Über den (Un-)Sinn

Habe ich Euch eigentlich schon einmal erzählt warum ich blogge? Ich glaube nicht, falls doch habt bitte etwas Nachsicht mit mir, ich werde versuchen hier nicht elendig viel zu diesem Thema zu schreiben.

Ich denke das Bloggen ist eine moderne Art das alten Bedürfnisses von uns Menschen uns zu äußern, uns bemerkbar zu machen und vor allem um uns mitzuteilen; meint Ihr nicht auch? Dabei sehe ich dies nicht als eine Art des Exhibitionismuses sondern einfach einer Mitteilung. Viele Blogger – so auch ich, versuchen die Blogs die sie betreuen mit einem gewissen Themengebiet abzustecken. Sicherlich sinnvoll, da nicht jedes Thema jeden Leser interessiert. So kann ich mir relativ sicher sein, dass mein Schwesterblog, der technische Aspekte, allen voran Administration von Computersystemen und Linux nicht bei allen meinen Lesern dieses Blogges hier reißenden Absatz finden wird. Das ist auch vollkommen ok für mich – im Gegenzug werden sicherlich nicht alle Leser meines Technikblogges diesen hier lesen. So ist halt nun einmal die Welt. Mist, jetzt habe ich doch glatt den Faden verloren, worum ging es noch einmal? Ah, genau, es geht eigentlich darum, warum ich blogge und nicht um das Bloggen an sich – hierzu werde ich vielleicht bei Gelegenheit noch mal einen Artiel zu scheiben.
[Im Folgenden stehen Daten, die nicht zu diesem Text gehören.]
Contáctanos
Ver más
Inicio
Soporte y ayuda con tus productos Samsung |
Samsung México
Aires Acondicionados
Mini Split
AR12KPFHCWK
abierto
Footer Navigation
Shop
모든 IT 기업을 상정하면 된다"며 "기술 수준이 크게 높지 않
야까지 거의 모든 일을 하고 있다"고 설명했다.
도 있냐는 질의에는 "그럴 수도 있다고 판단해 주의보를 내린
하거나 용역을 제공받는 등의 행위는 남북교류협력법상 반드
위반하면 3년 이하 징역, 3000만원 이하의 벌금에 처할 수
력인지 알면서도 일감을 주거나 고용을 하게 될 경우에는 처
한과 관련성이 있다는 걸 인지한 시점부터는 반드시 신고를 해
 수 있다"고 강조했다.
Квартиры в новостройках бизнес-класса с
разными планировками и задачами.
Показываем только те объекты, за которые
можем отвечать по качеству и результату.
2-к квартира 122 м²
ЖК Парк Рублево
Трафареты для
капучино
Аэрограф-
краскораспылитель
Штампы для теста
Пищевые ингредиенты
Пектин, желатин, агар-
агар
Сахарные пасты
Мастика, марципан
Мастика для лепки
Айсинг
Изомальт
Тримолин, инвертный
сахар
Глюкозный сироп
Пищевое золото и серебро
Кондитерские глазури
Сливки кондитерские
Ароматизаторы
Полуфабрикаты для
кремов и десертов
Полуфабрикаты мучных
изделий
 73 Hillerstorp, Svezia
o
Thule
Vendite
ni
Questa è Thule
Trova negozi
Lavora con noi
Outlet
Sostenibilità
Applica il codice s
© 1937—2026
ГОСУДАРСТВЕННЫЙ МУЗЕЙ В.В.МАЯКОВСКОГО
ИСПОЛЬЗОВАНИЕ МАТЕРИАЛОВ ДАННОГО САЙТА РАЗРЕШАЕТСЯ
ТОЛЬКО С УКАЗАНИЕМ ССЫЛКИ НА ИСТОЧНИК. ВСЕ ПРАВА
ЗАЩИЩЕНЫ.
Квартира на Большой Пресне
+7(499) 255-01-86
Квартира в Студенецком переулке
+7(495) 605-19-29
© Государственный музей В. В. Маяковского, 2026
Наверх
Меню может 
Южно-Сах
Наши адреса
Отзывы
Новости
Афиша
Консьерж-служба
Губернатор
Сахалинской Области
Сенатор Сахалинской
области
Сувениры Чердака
Warum aber Blogge ich nun?
Große, schon fast philosophische Frage, die aber sehr einfach beantwortet werden kann und zwar mit einer meiner Standardantworten: Weil ich es eben kann. Klingt doof? Ist es vielleicht auch, aber es ist halt so. Mittlerweile sehe ich das Bloggen als eine Art Hobby an, es macht mir Spaß und ich schreibe ab und an mal einen halbwegs kreativen Text für diesen Blog hier oder gar einen halbwegs guten Fachartikel für meinen Technikblog, wobei bei zweiten noch eindeutiger Verbesserungsbedarf besteht – ich arbeite an mir.
Ich glaube ursprünglich angefangen mit dem ernsthaften Bloggen hatte ich mit der „gedankenkotze“ die ja nun mittlerweile eingestellt ist und in absehbarer Zukunft erst einmal kein Comeback feiern wird. Damals war die „gedankenkotze“ ein Mittel für mich bestimmte Sachen und Empfindungen zu kanalisieren, mir war es egal, ob jemand die Artikel liest oder nicht. Es ging primär um das Schreiben, um die Empfindungen dabei und was es in mir veränderte. Meist begann ich mit ziemlich schlechter Laune einen Artikel zu schreiben, wenn er fertig und veröffentlicht war ging es mir oft besser. Neben diesem Blog führte ich aber auch andere, einen der sich mit Mangas und Animes beschäftigt und von mir nur noch sehr selten ein Update erfährt, einen Blog für das Thema Uni und Studium und irgendwie meinen Main-Blog, der keine Thematische Grenze kannte. Nicht zu vergessen ist hier auch die Zeit, als ich für ein eZine mit Schwerpunkt „schwarze Musik“ (spirch: Goth und alle artverwandten Themen) schrieb – damals eine sehr befruchtende Zeit für mich. War alles ein ziemlich wüstes durcheinander – wie mein Kopf – und gedieh meist eher schlecht als recht. Nun gut , was hat sich aber eigentlich in den letzten Jahren verändert? Nicht viel, ich schreiben immer noch Artikel nach Lust und Laune zu Themen die mir gefallen. Dabei müssen diese Theme nicht einmal etwas an mich zurück geben. Viel gewinne ich einfach an der Lust zu schreiben, meine Gedanken in Worte zu fassen und „zu Papier“ zu bringen. Ich glaube das ist es auch, warum ich eigentlich wirklich Blogge. Es ist das schreiben nicht mehr und nicht weniger.